=== What to work on ===
Could you reproduce each of the records below word for word, leaving out the pictures?

=== Recorded data ===

'''

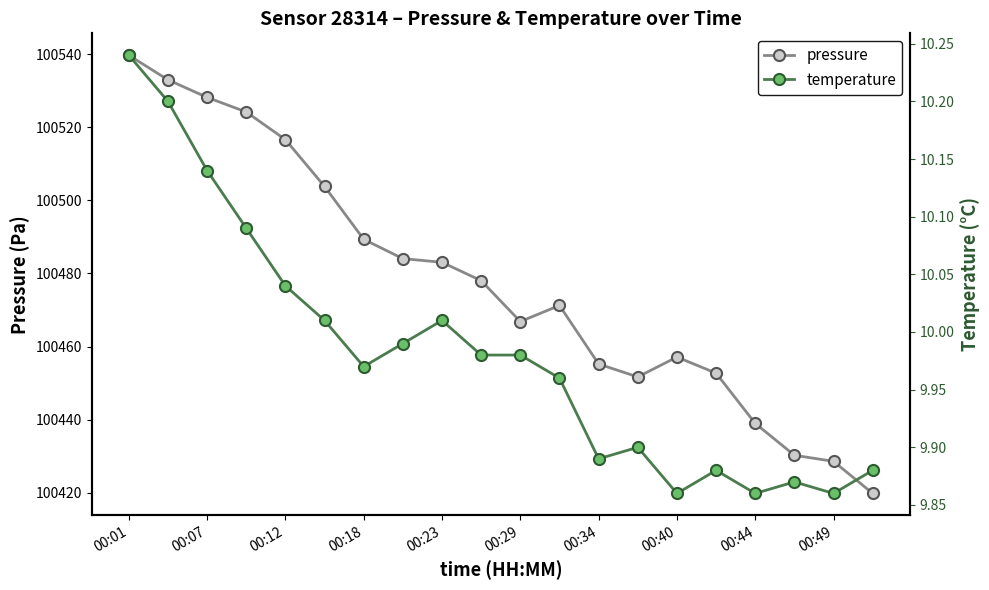

How many data points in pressure are above 100478?

10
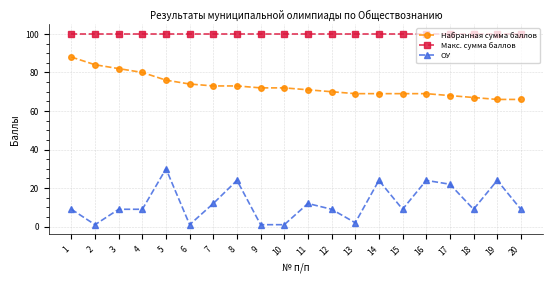

Which series has the widest spread of values?

ОУ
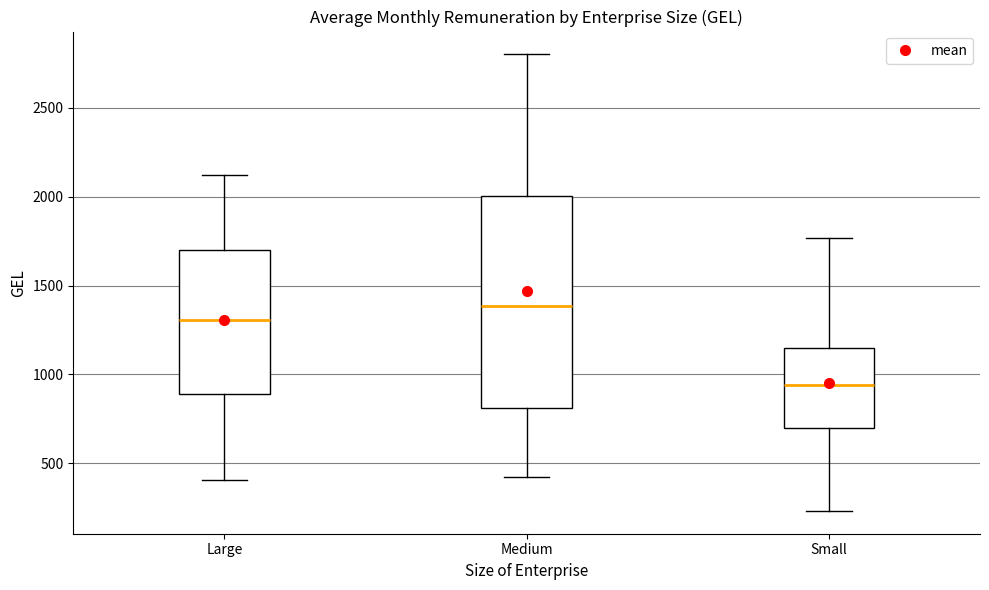

Reading left to right, transcribe this box plot: for each box, give where its median line is, the range the box spans, and where its two whiskers end, as read against the y-axis. The values are not printed on the chart, so give them approximately, as read against the axis.

Large: median 1300, box 900 to 1700, whiskers 400 to 2100
Medium: median 1400, box 800 to 2000, whiskers 400 to 2800
Small: median 950, box 700 to 1150, whiskers 250 to 1750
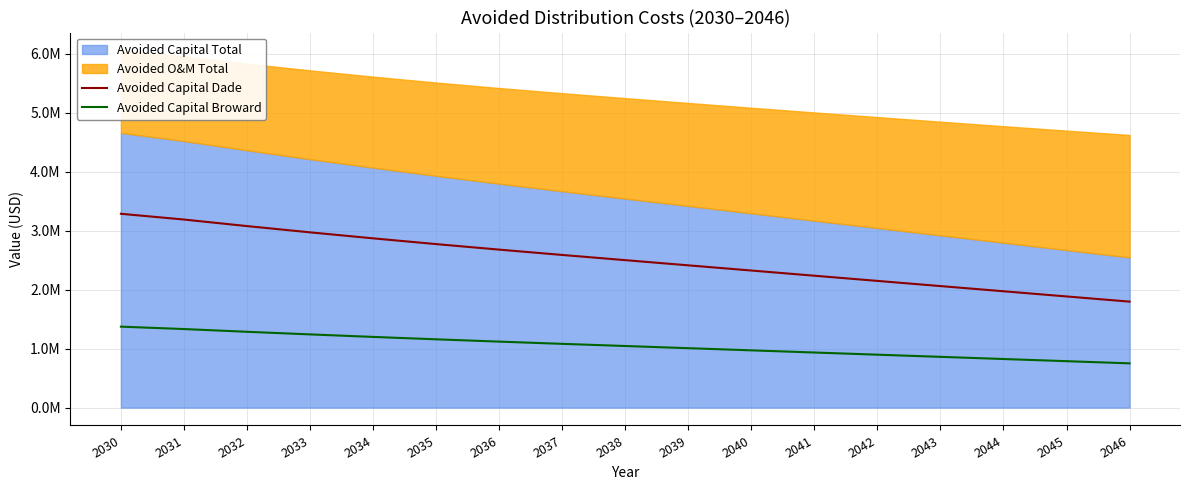

The Avoided Capital Broward series shows 1589611.9 at 2034. True or false?

False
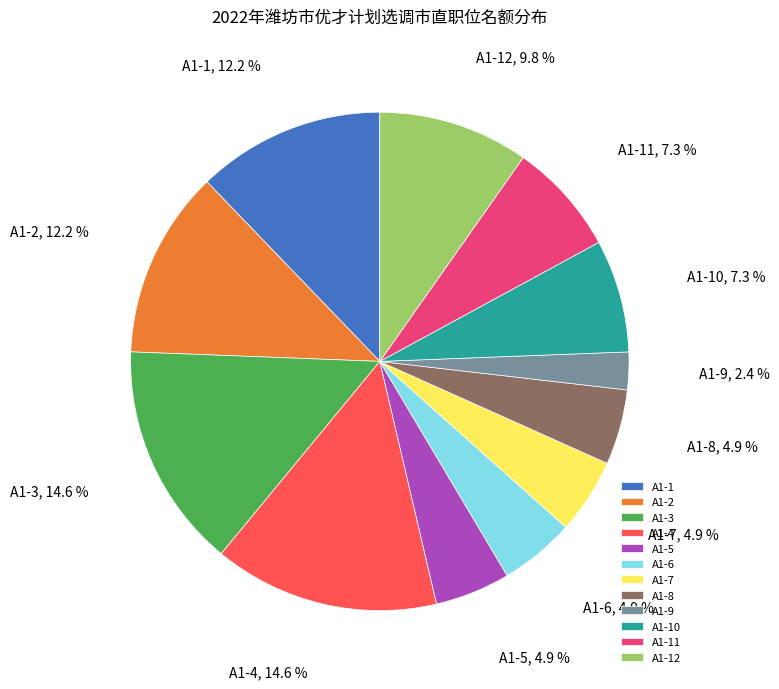

To the nearest percent, what is the difference between the A1-6 and A1-10 slice percentages?

2%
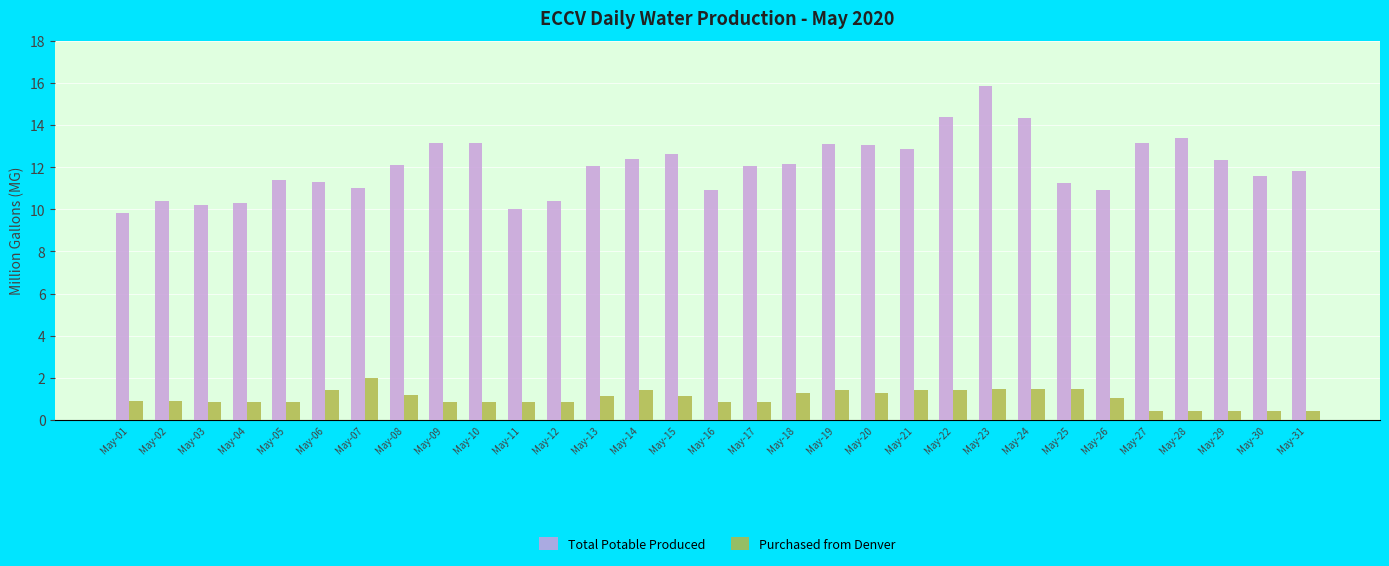

Is it true that Purchased from Denver equals 0.4 at May-27?

True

'''

=== Result for this exercise ===
How many data points in pressure are above 100478?

10

Which series has the widest spread of values?

ОУ

Reading left to right, transcribe this box plot: for each box, give where its median line is, the range the box spans, and where its two whiskers end, as read against the y-axis. The values are not printed on the chart, so give them approximately, as read against the axis.

Large: median 1300, box 900 to 1700, whiskers 400 to 2100
Medium: median 1400, box 800 to 2000, whiskers 400 to 2800
Small: median 950, box 700 to 1150, whiskers 250 to 1750

The Avoided Capital Broward series shows 1589611.9 at 2034. True or false?

False

To the nearest percent, what is the difference between the A1-6 and A1-10 slice percentages?

2%

Is it true that Purchased from Denver equals 0.4 at May-27?

True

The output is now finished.